• WHAT THIS TASK INVOLVES:
Return the listing below verbatim, reproducing every line of source text and omitting the pictures.

• SOURCE INFORMATION:
● ● ● ● ● ● ●

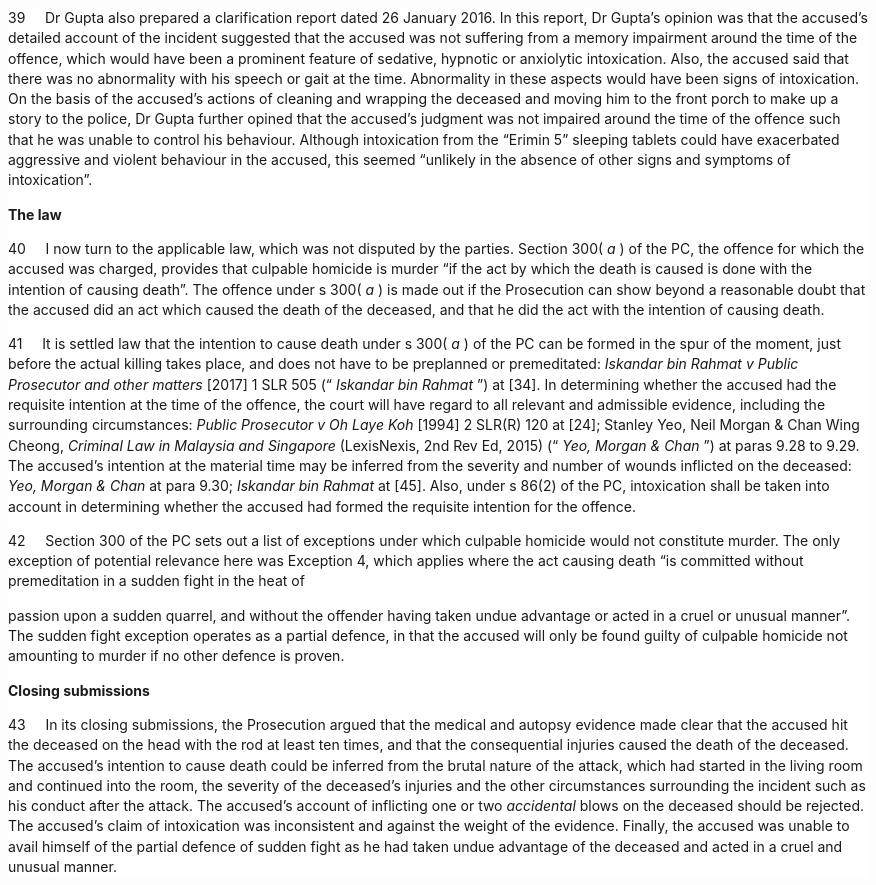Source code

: 39     Dr Gupta also prepared a clarification report dated 26 January 2016. In this report, Dr Gupta’s opinion was that the accused’s detailed account of the incident suggested that the accused was not suffering from a memory impairment around the time of the offence, which would have been a prominent feature of sedative, hypnotic or anxiolytic intoxication. Also, the accused said that there was no abnormality with his speech or gait at the time. Abnormality in these aspects would have been signs of intoxication. On the basis of the accused’s actions of cleaning and wrapping the deceased and moving him to the front porch to make up a story to the police, Dr Gupta further opined that the accused’s judgment was not impaired around the time of the offence such that he was unable to control his behaviour. Although intoxication from the “Erimin 5” sleeping tablets could have exacerbated aggressive and violent behaviour in the accused, this seemed “unlikely in the absence of other signs and symptoms of intoxication”. 

**The law** 

40     I now turn to the applicable law, which was not disputed by the parties. Section 300( _a_ ) of the PC, the offence for which the accused was charged, provides that culpable homicide is murder “if the act by which the death is caused is done with the intention of causing death”. The offence under s 300( _a_ ) is made out if the Prosecution can show beyond a reasonable doubt that the accused did an act which caused the death of the deceased, and that he did the act with the intention of causing death. 

41     It is settled law that the intention to cause death under s 300( _a_ ) of the PC can be formed in the spur of the moment, just before the actual killing takes place, and does not have to be preplanned or premeditated: _Iskandar bin Rahmat v Public Prosecutor and other matters_ <span class="citation">[2017] 1 SLR 505</span> (“ _Iskandar bin Rahmat_ ”) at [34]. In determining whether the accused had the requisite intention at the time of the offence, the court will have regard to all relevant and admissible evidence, including the surrounding circumstances: _Public Prosecutor v Oh Laye Koh_ <span class="citation">[1994] 2 SLR(R) 120</span> at [24]; Stanley Yeo, Neil Morgan & Chan Wing Cheong, _Criminal Law in Malaysia and Singapore_ (LexisNexis, 2nd Rev Ed, 2015) (“ _Yeo, Morgan & Chan_ ”) at paras 9.28 to 9.29. The accused’s intention at the material time may be inferred from the severity and number of wounds inflicted on the deceased: _Yeo, Morgan & Chan_ at para 9.30; _Iskandar bin Rahmat_ at [45]. Also, under s 86(2) of the PC, intoxication shall be taken into account in determining whether the accused had formed the requisite intention for the offence. 

42     Section 300 of the PC sets out a list of exceptions under which culpable homicide would not constitute murder. The only exception of potential relevance here was Exception 4, which applies where the act causing death “is committed without premeditation in a sudden fight in the heat of 


passion upon a sudden quarrel, and without the offender having taken undue advantage or acted in a cruel or unusual manner”. The sudden fight exception operates as a partial defence, in that the accused will only be found guilty of culpable homicide not amounting to murder if no other defence is proven. 

**Closing submissions** 

43     In its closing submissions, the Prosecution argued that the medical and autopsy evidence made clear that the accused hit the deceased on the head with the rod at least ten times, and that the consequential injuries caused the death of the deceased. The accused’s intention to cause death could be inferred from the brutal nature of the attack, which had started in the living room and continued into the room, the severity of the deceased’s injuries and the other circumstances surrounding the incident such as his conduct after the attack. The accused’s account of inflicting one or two _accidental_ blows on the deceased should be rejected. The accused’s claim of intoxication was inconsistent and against the weight of the evidence. Finally, the accused was unable to avail himself of the partial defence of sudden fight as he had taken undue advantage of the deceased and acted in a cruel and unusual manner. 
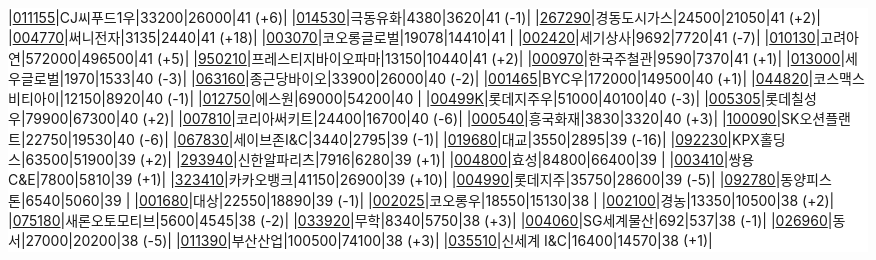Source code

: |[011155](https://finance.daum.net/quotes/A011155)|CJ씨푸드1우|33200|26000|41 (+6)|
|[014530](https://finance.daum.net/quotes/A014530)|극동유화|4380|3620|41 (-1)|
|[267290](https://finance.daum.net/quotes/A267290)|경동도시가스|24500|21050|41 (+2)|
|[004770](https://finance.daum.net/quotes/A004770)|써니전자|3135|2440|41 (+18)|
|[003070](https://finance.daum.net/quotes/A003070)|코오롱글로벌|19078|14410|41 |
|[002420](https://finance.daum.net/quotes/A002420)|세기상사|9692|7720|41 (-7)|
|[010130](https://finance.daum.net/quotes/A010130)|고려아연|572000|496500|41 (+5)|
|[950210](https://finance.daum.net/quotes/A950210)|프레스티지바이오파마|13150|10440|41 (+2)|
|[000970](https://finance.daum.net/quotes/A000970)|한국주철관|9590|7370|41 (+1)|
|[013000](https://finance.daum.net/quotes/A013000)|세우글로벌|1970|1533|40 (-3)|
|[063160](https://finance.daum.net/quotes/A063160)|종근당바이오|33900|26000|40 (-2)|
|[001465](https://finance.daum.net/quotes/A001465)|BYC우|172000|149500|40 (+1)|
|[044820](https://finance.daum.net/quotes/A044820)|코스맥스비티아이|12150|8920|40 (-1)|
|[012750](https://finance.daum.net/quotes/A012750)|에스원|69000|54200|40 |
|[00499K](https://finance.daum.net/quotes/A00499K)|롯데지주우|51000|40100|40 (-3)|
|[005305](https://finance.daum.net/quotes/A005305)|롯데칠성우|79900|67300|40 (+2)|
|[007810](https://finance.daum.net/quotes/A007810)|코리아써키트|24400|16700|40 (-6)|
|[000540](https://finance.daum.net/quotes/A000540)|흥국화재|3830|3320|40 (+3)|
|[100090](https://finance.daum.net/quotes/A100090)|SK오션플랜트|22750|19530|40 (-6)|
|[067830](https://finance.daum.net/quotes/A067830)|세이브존I&C|3440|2795|39 (-1)|
|[019680](https://finance.daum.net/quotes/A019680)|대교|3550|2895|39 (-16)|
|[092230](https://finance.daum.net/quotes/A092230)|KPX홀딩스|63500|51900|39 (+2)|
|[293940](https://finance.daum.net/quotes/A293940)|신한알파리츠|7916|6280|39 (+1)|
|[004800](https://finance.daum.net/quotes/A004800)|효성|84800|66400|39 |
|[003410](https://finance.daum.net/quotes/A003410)|쌍용C&E|7800|5810|39 (+1)|
|[323410](https://finance.daum.net/quotes/A323410)|카카오뱅크|41150|26900|39 (+10)|
|[004990](https://finance.daum.net/quotes/A004990)|롯데지주|35750|28600|39 (-5)|
|[092780](https://finance.daum.net/quotes/A092780)|동양피스톤|6540|5060|39 |
|[001680](https://finance.daum.net/quotes/A001680)|대상|22550|18890|39 (-1)|
|[002025](https://finance.daum.net/quotes/A002025)|코오롱우|18550|15130|38 |
|[002100](https://finance.daum.net/quotes/A002100)|경농|13350|10500|38 (+2)|
|[075180](https://finance.daum.net/quotes/A075180)|새론오토모티브|5600|4545|38 (-2)|
|[033920](https://finance.daum.net/quotes/A033920)|무학|8340|5750|38 (+3)|
|[004060](https://finance.daum.net/quotes/A004060)|SG세계물산|692|537|38 (-1)|
|[026960](https://finance.daum.net/quotes/A026960)|동서|27000|20200|38 (-5)|
|[011390](https://finance.daum.net/quotes/A011390)|부산산업|100500|74100|38 (+3)|
|[035510](https://finance.daum.net/quotes/A035510)|신세계 I&C|16400|14570|38 (+1)|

● ● ● ● ● ● ●

• EXERCISE SOLUTION:
Source code

: 39     Dr Gupta also prepared a clarification report dated 26 January 2016. In this report, Dr Gupta’s opinion was that the accused’s detailed account of the incident suggested that the accused was not suffering from a memory impairment around the time of the offence, which would have been a prominent feature of sedative, hypnotic or anxiolytic intoxication. Also, the accused said that there was no abnormality with his speech or gait at the time. Abnormality in these aspects would have been signs of intoxication. On the basis of the accused’s actions of cleaning and wrapping the deceased and moving him to the front porch to make up a story to the police, Dr Gupta further opined that the accused’s judgment was not impaired around the time of the offence such that he was unable to control his behaviour. Although intoxication from the “Erimin 5” sleeping tablets could have exacerbated aggressive and violent behaviour in the accused, this seemed “unlikely in the absence of other signs and symptoms of intoxication”. 

**The law** 

40     I now turn to the applicable law, which was not disputed by the parties. Section 300( _a_ ) of the PC, the offence for which the accused was charged, provides that culpable homicide is murder “if the act by which the death is caused is done with the intention of causing death”. The offence under s 300( _a_ ) is made out if the Prosecution can show beyond a reasonable doubt that the accused did an act which caused the death of the deceased, and that he did the act with the intention of causing death. 

41     It is settled law that the intention to cause death under s 300( _a_ ) of the PC can be formed in the spur of the moment, just before the actual killing takes place, and does not have to be preplanned or premeditated: _Iskandar bin Rahmat v Public Prosecutor and other matters_ <span class="citation">[2017] 1 SLR 505</span> (“ _Iskandar bin Rahmat_ ”) at [34]. In determining whether the accused had the requisite intention at the time of the offence, the court will have regard to all relevant and admissible evidence, including the surrounding circumstances: _Public Prosecutor v Oh Laye Koh_ <span class="citation">[1994] 2 SLR(R) 120</span> at [24]; Stanley Yeo, Neil Morgan & Chan Wing Cheong, _Criminal Law in Malaysia and Singapore_ (LexisNexis, 2nd Rev Ed, 2015) (“ _Yeo, Morgan & Chan_ ”) at paras 9.28 to 9.29. The accused’s intention at the material time may be inferred from the severity and number of wounds inflicted on the deceased: _Yeo, Morgan & Chan_ at para 9.30; _Iskandar bin Rahmat_ at [45]. Also, under s 86(2) of the PC, intoxication shall be taken into account in determining whether the accused had formed the requisite intention for the offence. 

42     Section 300 of the PC sets out a list of exceptions under which culpable homicide would not constitute murder. The only exception of potential relevance here was Exception 4, which applies where the act causing death “is committed without premeditation in a sudden fight in the heat of 


passion upon a sudden quarrel, and without the offender having taken undue advantage or acted in a cruel or unusual manner”. The sudden fight exception operates as a partial defence, in that the accused will only be found guilty of culpable homicide not amounting to murder if no other defence is proven. 

**Closing submissions** 

43     In its closing submissions, the Prosecution argued that the medical and autopsy evidence made clear that the accused hit the deceased on the head with the rod at least ten times, and that the consequential injuries caused the death of the deceased. The accused’s intention to cause death could be inferred from the brutal nature of the attack, which had started in the living room and continued into the room, the severity of the deceased’s injuries and the other circumstances surrounding the incident such as his conduct after the attack. The accused’s account of inflicting one or two _accidental_ blows on the deceased should be rejected. The accused’s claim of intoxication was inconsistent and against the weight of the evidence. Finally, the accused was unable to avail himself of the partial defence of sudden fight as he had taken undue advantage of the deceased and acted in a cruel and unusual manner. 
Source code

: |[011155](https://finance.daum.net/quotes/A011155)|CJ씨푸드1우|33200|26000|41 (+6)|
|[014530](https://finance.daum.net/quotes/A014530)|극동유화|4380|3620|41 (-1)|
|[267290](https://finance.daum.net/quotes/A267290)|경동도시가스|24500|21050|41 (+2)|
|[004770](https://finance.daum.net/quotes/A004770)|써니전자|3135|2440|41 (+18)|
|[003070](https://finance.daum.net/quotes/A003070)|코오롱글로벌|19078|14410|41 |
|[002420](https://finance.daum.net/quotes/A002420)|세기상사|9692|7720|41 (-7)|
|[010130](https://finance.daum.net/quotes/A010130)|고려아연|572000|496500|41 (+5)|
|[950210](https://finance.daum.net/quotes/A950210)|프레스티지바이오파마|13150|10440|41 (+2)|
|[000970](https://finance.daum.net/quotes/A000970)|한국주철관|9590|7370|41 (+1)|
|[013000](https://finance.daum.net/quotes/A013000)|세우글로벌|1970|1533|40 (-3)|
|[063160](https://finance.daum.net/quotes/A063160)|종근당바이오|33900|26000|40 (-2)|
|[001465](https://finance.daum.net/quotes/A001465)|BYC우|172000|149500|40 (+1)|
|[044820](https://finance.daum.net/quotes/A044820)|코스맥스비티아이|12150|8920|40 (-1)|
|[012750](https://finance.daum.net/quotes/A012750)|에스원|69000|54200|40 |
|[00499K](https://finance.daum.net/quotes/A00499K)|롯데지주우|51000|40100|40 (-3)|
|[005305](https://finance.daum.net/quotes/A005305)|롯데칠성우|79900|67300|40 (+2)|
|[007810](https://finance.daum.net/quotes/A007810)|코리아써키트|24400|16700|40 (-6)|
|[000540](https://finance.daum.net/quotes/A000540)|흥국화재|3830|3320|40 (+3)|
|[100090](https://finance.daum.net/quotes/A100090)|SK오션플랜트|22750|19530|40 (-6)|
|[067830](https://finance.daum.net/quotes/A067830)|세이브존I&C|3440|2795|39 (-1)|
|[019680](https://finance.daum.net/quotes/A019680)|대교|3550|2895|39 (-16)|
|[092230](https://finance.daum.net/quotes/A092230)|KPX홀딩스|63500|51900|39 (+2)|
|[293940](https://finance.daum.net/quotes/A293940)|신한알파리츠|7916|6280|39 (+1)|
|[004800](https://finance.daum.net/quotes/A004800)|효성|84800|66400|39 |
|[003410](https://finance.daum.net/quotes/A003410)|쌍용C&E|7800|5810|39 (+1)|
|[323410](https://finance.daum.net/quotes/A323410)|카카오뱅크|41150|26900|39 (+10)|
|[004990](https://finance.daum.net/quotes/A004990)|롯데지주|35750|28600|39 (-5)|
|[092780](https://finance.daum.net/quotes/A092780)|동양피스톤|6540|5060|39 |
|[001680](https://finance.daum.net/quotes/A001680)|대상|22550|18890|39 (-1)|
|[002025](https://finance.daum.net/quotes/A002025)|코오롱우|18550|15130|38 |
|[002100](https://finance.daum.net/quotes/A002100)|경농|13350|10500|38 (+2)|
|[075180](https://finance.daum.net/quotes/A075180)|새론오토모티브|5600|4545|38 (-2)|
|[033920](https://finance.daum.net/quotes/A033920)|무학|8340|5750|38 (+3)|
|[004060](https://finance.daum.net/quotes/A004060)|SG세계물산|692|537|38 (-1)|
|[026960](https://finance.daum.net/quotes/A026960)|동서|27000|20200|38 (-5)|
|[011390](https://finance.daum.net/quotes/A011390)|부산산업|100500|74100|38 (+3)|
|[035510](https://finance.daum.net/quotes/A035510)|신세계 I&C|16400|14570|38 (+1)|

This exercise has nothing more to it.